**Trecho da fonte:**

======

Já seria histórico o simples fato de que, pela primeira vez desde a independência, em 1980, uma eleição no Zimbábue não terá entre os candidatos Robert Mugabe, o mais velho revolucionário africano e presidente-ditador nos 37 anos seguintes.

Mas há mais do que esse registro para dar, eventualmente, caráter histórico ao pleito desta segunda (30): o que está em jogo, segundo análise de Piers Pigou, consultor-sênior para o Sul da África do Crisis Group, é “uma oportunidade sem precedentes para os eleitores do país escolherem quem eles acreditam que pode entregar a recuperação econômica depois de décadas de um domínio violento, predatório e autoritário por Mugabe e pelo Zanu-PF (siglas em inglês para União Nacional Africana do Zimbábue-Frente Patriótica)”.

Confirma essa avaliação otimista uma pesquisa da firma Emergent Research: se houver um vencedor claro e o resultado for aceito, o crescimento da economia poderá ser de 6,5% em 2018 e saltar para 15% em 2019.

A partir dessas avaliações, nascem duas perguntas óbvias: haverá um vencedor claro? O resultado será aceito pelos perdedores?

Para a primeira pergunta, a resposta é não. A mais recente pesquisa, do respeitado Afrobarometer, dá 40% das intenções para o atual presidente, Emmerson Mnangagwa, 75, o candidato do Zanu-PF; e 37% para o principal de seus 22 adversários, Nelson Chamisa, 40, do MDC (Movimento para a Mudança Democrática).

======

**Listagem de dados:**
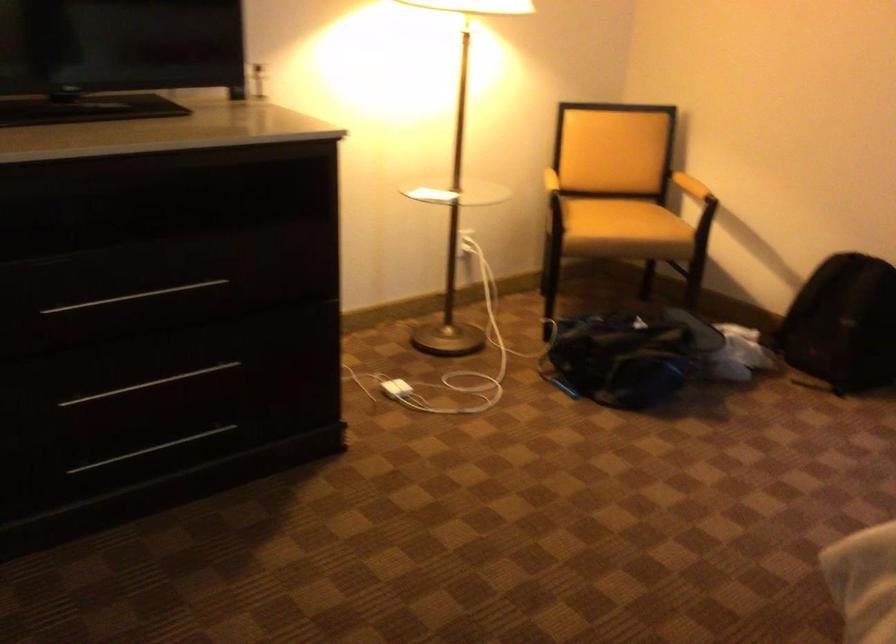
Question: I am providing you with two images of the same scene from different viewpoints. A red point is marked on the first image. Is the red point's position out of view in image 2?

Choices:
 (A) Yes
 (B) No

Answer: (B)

======

**Objetivo declarado:**
Você pode dar sequência ao texto sobre a eleição no Zimbábue a partir da última frase apresentada?

**Resultado da tarefa:**
Um empate técnico que a totalidade dos analistas africanos entende que permanecerá até a votação.

Para a segunda pergunta, a resposta dependerá, é claro, do resultado, mas não há muita margem para otimismo: o partido governista ganhou todas as seis eleições disputadas desde a independência.

Mnangagwa aceitaria perder nesta sétima votação?

Se for dado como vencedor, Chamisa muito provavelmente gritará fraude. Já ameaçou boicotar o voto, alegando irregularidades no processo eleitoral. Desistiu depois, com o argumento propagandístico de que “o vencedor não boicota eleições”. É o mesmo que dizer que rejeitará qualquer outro resultado.

Que há irregularidades, parece evidente. A começar pelo registro biométrico, introduzido para a votação deste ano, pelo qual todos os votantes têm que se inscrever com fotografia e impressão digital.

São 5,6 milhões os eleitores registrados, e uma abrangente análise dos registros, feita pelo chamado Team Pachedu, da sociedade civil, mostra que há 250 mil casos que despertam sérias dúvidas.

Entre eles, um eleitor de 140 anos, Phidas Ndlovu, e Sihle Mpofu, aparentemente nascida em 1884, o que a tornaria a mulher mais velha no mundo.

Em uma eleição que se imagina apertada, “um quarto de milhão de potenciais votantes fantasmas pode ser estatisticamente significativo e mesmo definir a corrida”, escreve Simon Allison, editor de assuntos africanos do jornal sul-africano Mail & Guardian.

Dois ex-altos funcionários norte-americanos, pesquisadores em centros privados, visitaram há pouco o Zimbábue para avaliar o cenário pós-derrubada de Mugabe, ocorrida em novembro de 2017.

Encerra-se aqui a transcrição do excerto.